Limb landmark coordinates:
##############################
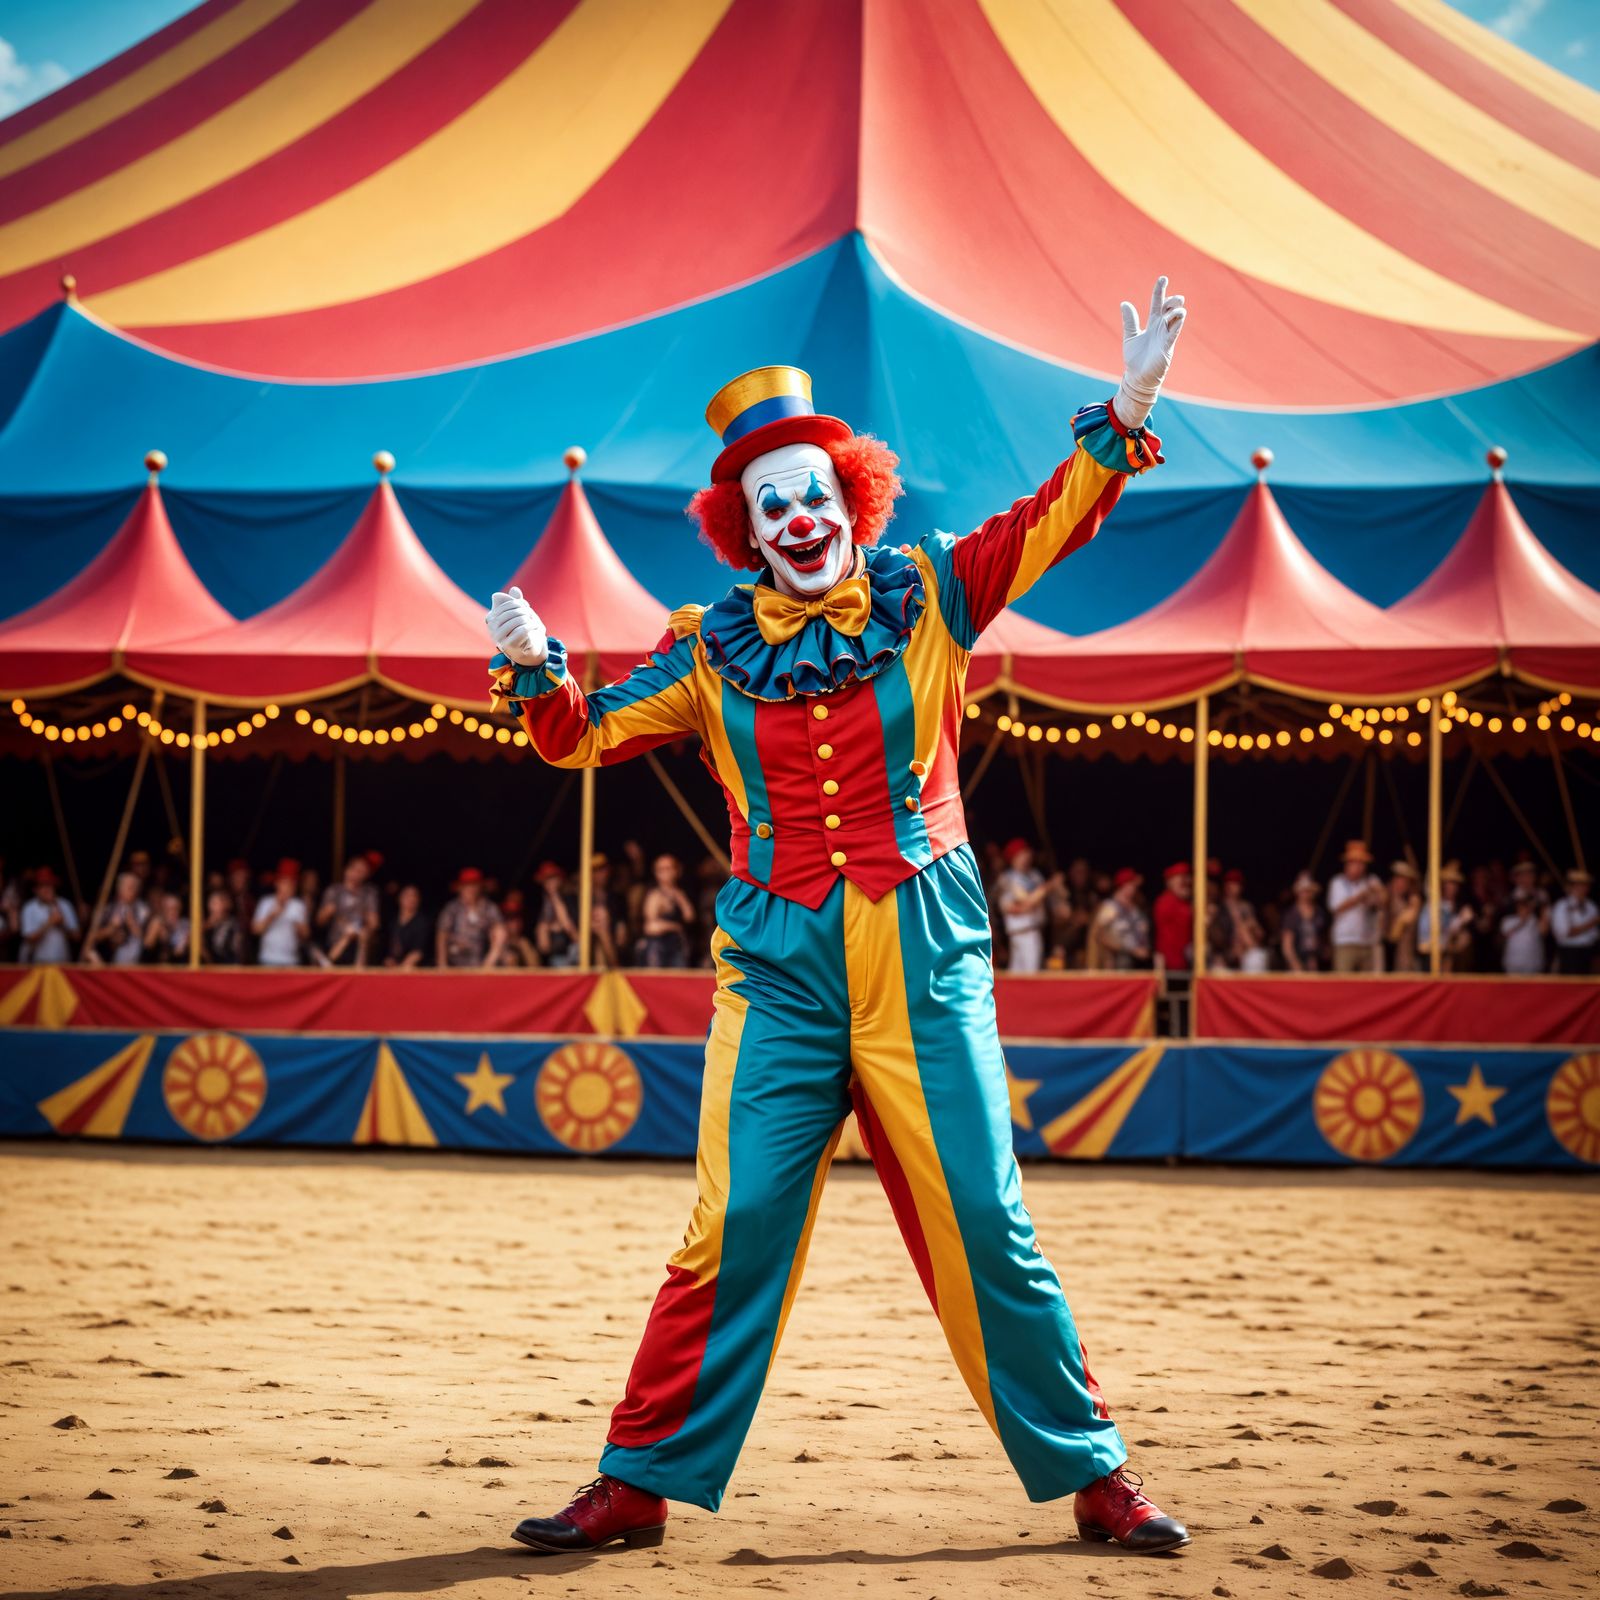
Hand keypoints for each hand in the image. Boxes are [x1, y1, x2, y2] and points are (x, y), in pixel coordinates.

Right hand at [487, 586, 546, 666]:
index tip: (526, 606)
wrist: (530, 649)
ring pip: (517, 620)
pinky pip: (522, 630)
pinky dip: (531, 626)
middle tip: (531, 614)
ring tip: (533, 621)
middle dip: (524, 611)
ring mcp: (498, 637)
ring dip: (528, 619)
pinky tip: (535, 626)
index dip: (517, 603)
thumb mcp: (520, 613)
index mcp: (491, 618)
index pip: (504, 604)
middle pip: (511, 612)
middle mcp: (491, 628)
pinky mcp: (508, 645)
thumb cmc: (523, 629)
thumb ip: (516, 601)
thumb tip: (515, 589)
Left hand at [1115, 276, 1185, 427]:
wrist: (1137, 377)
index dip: (1160, 291)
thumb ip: (1129, 321)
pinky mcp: (1167, 347)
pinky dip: (1176, 324)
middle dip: (1173, 301)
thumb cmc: (1135, 358)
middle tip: (1174, 297)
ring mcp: (1166, 337)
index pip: (1158, 303)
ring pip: (1175, 319)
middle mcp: (1161, 328)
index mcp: (1153, 324)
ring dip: (1176, 311)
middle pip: (1170, 309)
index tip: (1163, 278)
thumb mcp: (1130, 336)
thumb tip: (1124, 303)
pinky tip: (1180, 315)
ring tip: (1176, 304)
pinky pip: (1174, 333)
##############################
▸ **Assigned task**: The data above are to be repeated word for word, with any pictures left out.

▸ **Response for this exercise**:
Hand keypoints for each hand in the image. Boxes are [x1, y1, x2, y2] and points are (x, y), in pixel coordinates.

Right hand at [487, 586, 546, 666]:
index tip: (526, 606)
wrist: (530, 649)
ring pip: (517, 620)
pinky pip: (522, 630)
pinky dip: (531, 626)
middle tip: (531, 614)
ring tip: (533, 621)
middle dip: (524, 611)
ring mcp: (498, 637)
ring dip: (528, 619)
pinky tip: (535, 626)
index dip: (517, 603)
thumb mcp: (520, 613)
index mcp: (491, 618)
index pip: (504, 604)
middle pip: (511, 612)
middle mcp: (491, 628)
pinky mcp: (508, 645)
thumb cmc: (523, 629)
thumb ip: (516, 601)
thumb tip: (515, 589)
Left hand at [1115, 276, 1185, 427]:
wrist: (1137, 377)
index dip: (1160, 291)
thumb ip: (1129, 321)
pinky mcp: (1167, 347)
pinky dip: (1176, 324)
middle dip: (1173, 301)
thumb cmc: (1135, 358)
middle tip: (1174, 297)
ring mcp: (1166, 337)
index pip: (1158, 303)
ring pip: (1175, 319)
middle mcp: (1161, 328)
index mcp: (1153, 324)
ring dip: (1176, 311)
middle pip: (1170, 309)
index tip: (1163, 278)
thumb mcp: (1130, 336)
thumb tip: (1124, 303)
pinky tip: (1180, 315)
ring tip: (1176, 304)
pinky pip: (1174, 333)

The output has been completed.